Song by Hugo Raspoet

from the album Raspoet
- Language: Dutch
- Released: 1971
- Recorded: 1969
- Genre: Easy listening;
- Length: 4:42
- Label: Disques Vogue
- Songwriter: Hugo Raspoet
- Producer: Roland Verlooven

= Evviva Il Papa =

1969 protest song by Belgian singer Hugo Raspoet

"Evviva Il Papa" is a 1969 protest song by Belgian singer Hugo Raspoet, which caused controversy and a media ban for criticizing the Pope and the Vatican.
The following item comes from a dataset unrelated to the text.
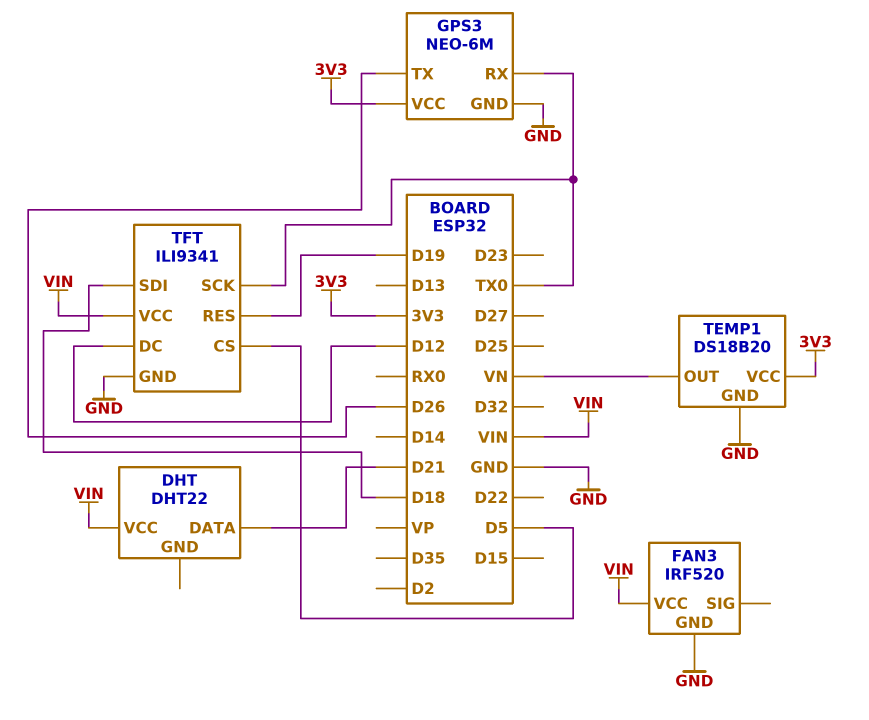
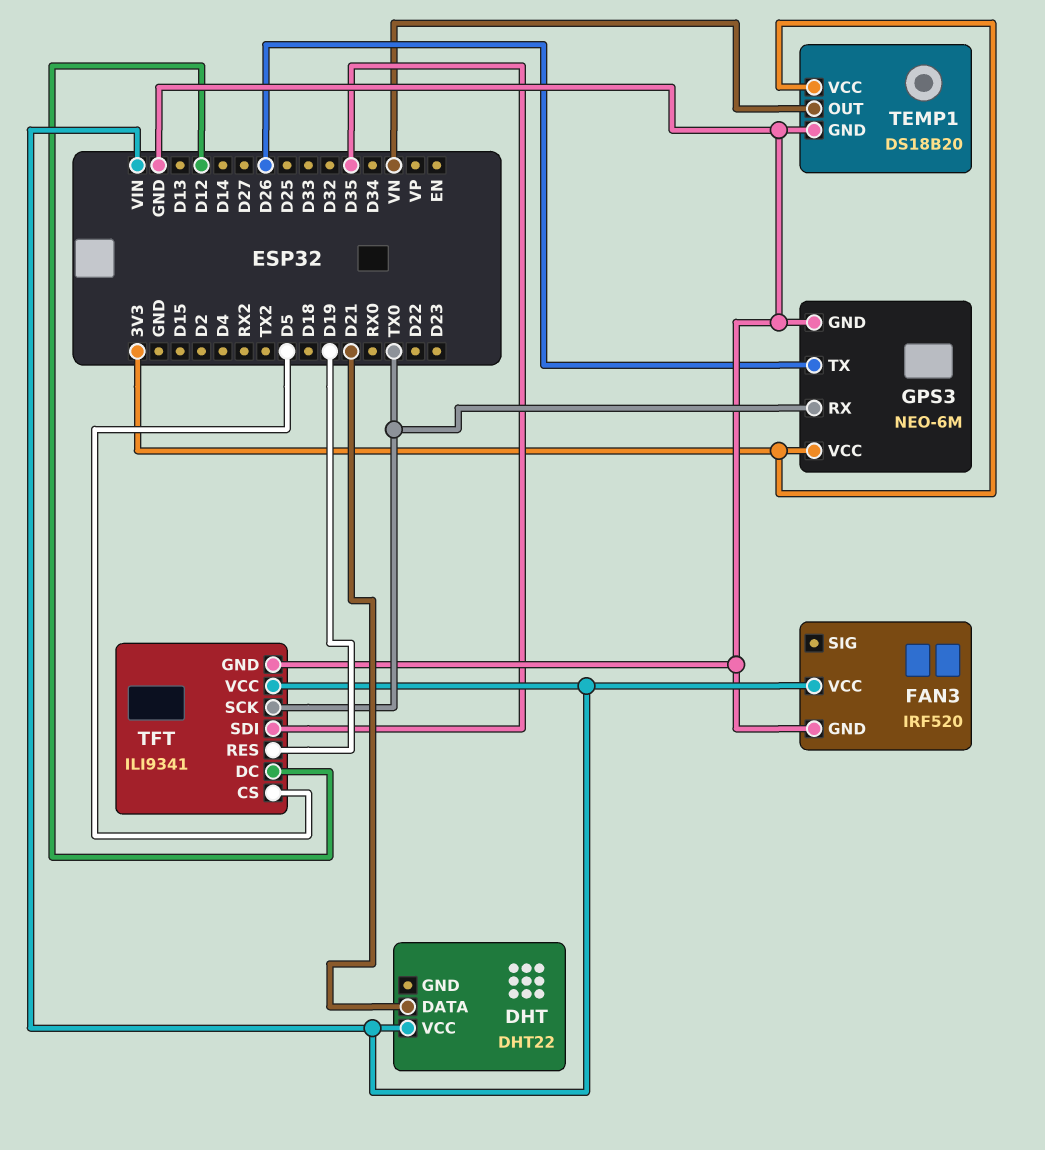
TFT pin SDI: D18 -> D35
Alongside "Helena" it is Raspoet's second most famous song.

==Lyrics==
In 1969, Raspoet wrote the song "Evviva Il Papa", which criticized the Pope's conservative ideology, papal infallibility, corruption, ban on anticonception and Pius XII's alleged silence during World War II, when the Nazis prosecuted Jewish people.

==Controversy==
The song was banned from radio and TV airplay and Raspoet was often forbidden to perform it on stage. When he ignored the ban and tried to perform it one time in Borgerhout the police forced him to leave the stage. Johan Anthierens, who had a radio show about chanson, protested the ban by not playing the record on the air, but reading its lyrics to the listeners. He was still fired nevertheless.